§ **What the task requires**: Could you copy each line of the entries that contains "efforts"?

══ Supplied data

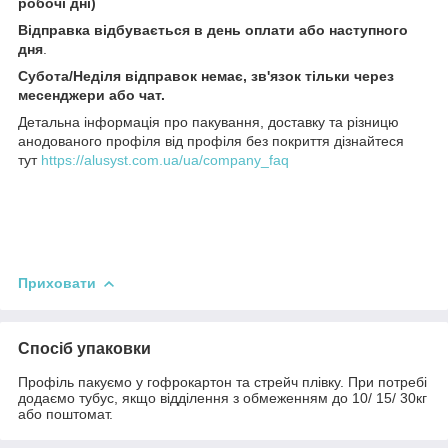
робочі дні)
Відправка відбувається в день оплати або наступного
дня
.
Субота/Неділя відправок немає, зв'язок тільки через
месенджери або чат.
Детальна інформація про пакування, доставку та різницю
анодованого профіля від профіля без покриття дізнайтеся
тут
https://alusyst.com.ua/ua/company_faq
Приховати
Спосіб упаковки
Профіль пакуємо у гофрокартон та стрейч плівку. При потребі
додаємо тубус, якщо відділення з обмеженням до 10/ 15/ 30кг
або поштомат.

════
══ Supplied data

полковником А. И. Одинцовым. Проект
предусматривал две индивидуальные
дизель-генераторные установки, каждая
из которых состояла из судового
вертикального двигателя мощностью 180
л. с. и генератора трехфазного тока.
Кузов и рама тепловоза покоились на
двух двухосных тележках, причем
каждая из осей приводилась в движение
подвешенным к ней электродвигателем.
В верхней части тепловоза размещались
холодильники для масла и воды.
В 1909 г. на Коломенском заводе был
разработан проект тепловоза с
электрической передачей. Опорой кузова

════
══ Supplied data

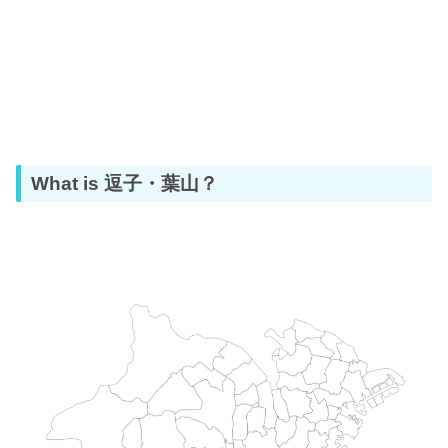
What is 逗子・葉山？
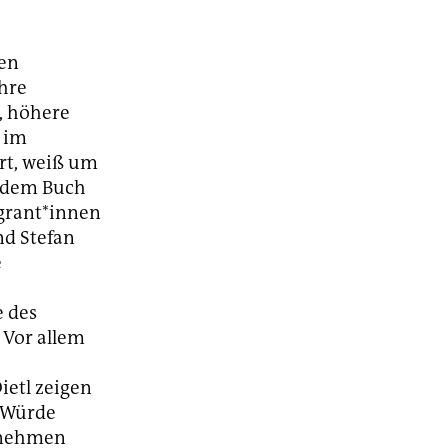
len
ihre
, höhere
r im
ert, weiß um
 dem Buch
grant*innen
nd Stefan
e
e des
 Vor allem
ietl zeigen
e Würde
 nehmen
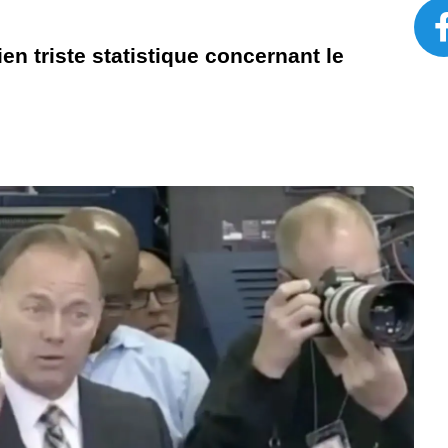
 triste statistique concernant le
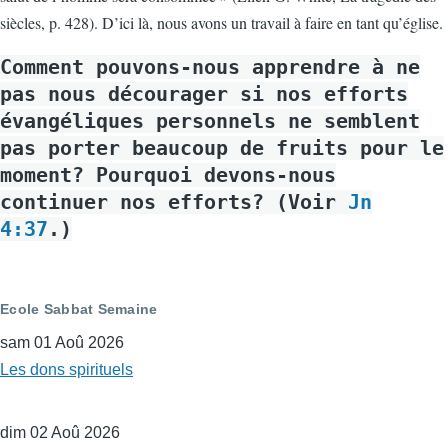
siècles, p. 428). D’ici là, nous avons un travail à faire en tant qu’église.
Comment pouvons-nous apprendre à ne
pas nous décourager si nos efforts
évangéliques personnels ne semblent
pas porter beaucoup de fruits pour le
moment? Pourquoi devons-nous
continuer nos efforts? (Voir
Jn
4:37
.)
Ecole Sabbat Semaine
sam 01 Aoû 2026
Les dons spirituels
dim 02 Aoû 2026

════

§ **Answer area**:
pas nous décourager si nos efforts
continuer nos efforts? (Voir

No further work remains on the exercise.